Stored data
|---|
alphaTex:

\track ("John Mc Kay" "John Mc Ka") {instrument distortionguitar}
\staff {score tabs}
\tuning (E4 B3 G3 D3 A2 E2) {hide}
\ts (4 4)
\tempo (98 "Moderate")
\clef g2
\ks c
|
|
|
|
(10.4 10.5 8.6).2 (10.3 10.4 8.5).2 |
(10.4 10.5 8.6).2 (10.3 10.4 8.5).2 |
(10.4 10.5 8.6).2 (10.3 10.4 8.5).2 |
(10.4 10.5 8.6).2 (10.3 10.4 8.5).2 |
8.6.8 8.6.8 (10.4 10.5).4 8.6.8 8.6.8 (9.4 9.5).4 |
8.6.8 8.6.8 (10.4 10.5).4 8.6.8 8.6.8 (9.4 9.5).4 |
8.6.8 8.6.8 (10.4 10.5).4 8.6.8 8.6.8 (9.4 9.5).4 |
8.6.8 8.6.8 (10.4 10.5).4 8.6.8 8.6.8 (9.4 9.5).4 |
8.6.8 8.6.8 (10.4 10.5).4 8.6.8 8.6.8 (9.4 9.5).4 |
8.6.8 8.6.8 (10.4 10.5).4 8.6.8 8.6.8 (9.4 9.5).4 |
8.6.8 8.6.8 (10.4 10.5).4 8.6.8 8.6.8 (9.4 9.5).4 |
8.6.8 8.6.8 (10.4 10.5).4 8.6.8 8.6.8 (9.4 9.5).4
|---|
_Exercise description_. Count the lines in the records above that contain the string "John". Reply with the number only.

_Answer to the problem_. 1